## Work task
Reproduce the records word for word, starting at the line that contains "like 241.6 °C" and ending after the line that contains "Entry: 40 °C". Omit the pictures from your answer.

## Dataset entries
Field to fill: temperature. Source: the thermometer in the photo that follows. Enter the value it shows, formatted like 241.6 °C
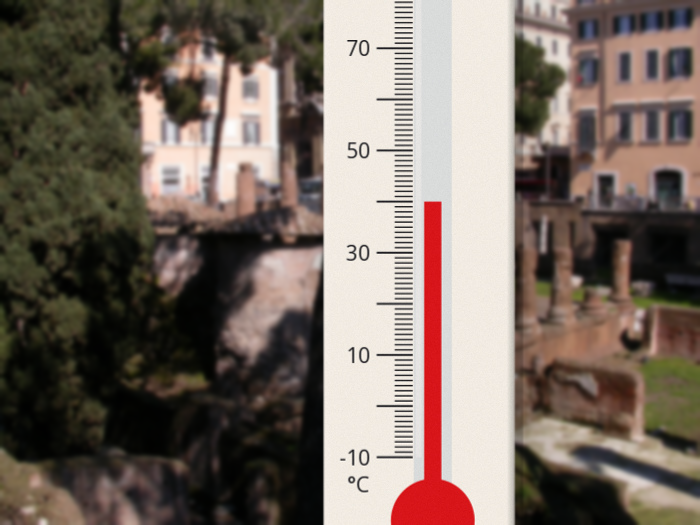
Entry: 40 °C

...

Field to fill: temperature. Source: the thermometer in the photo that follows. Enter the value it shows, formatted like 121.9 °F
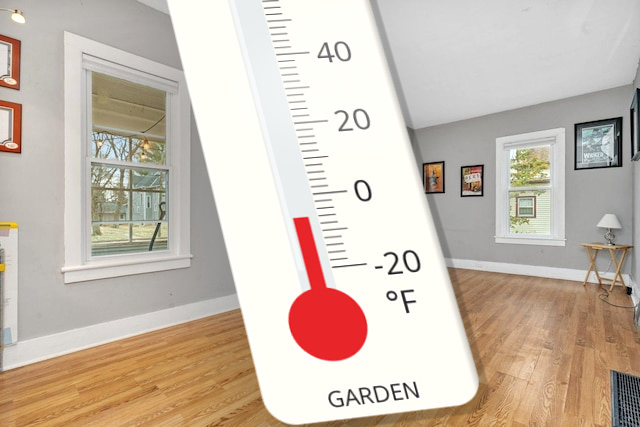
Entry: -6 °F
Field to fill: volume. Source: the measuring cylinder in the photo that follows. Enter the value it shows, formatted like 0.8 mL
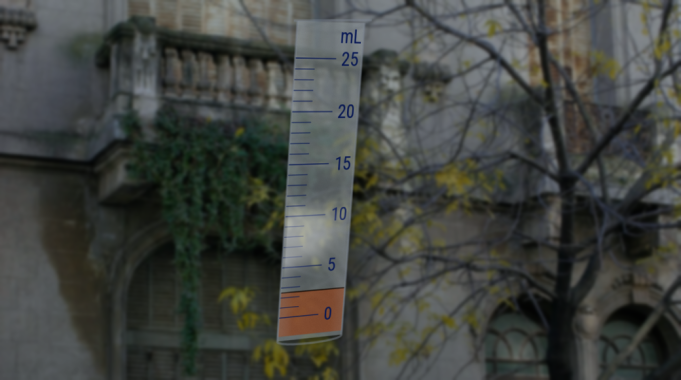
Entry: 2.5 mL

## Answer area
Field to fill: temperature. Source: the thermometer in the photo that follows. Enter the value it shows, formatted like 241.6 °C
Entry: 40 °C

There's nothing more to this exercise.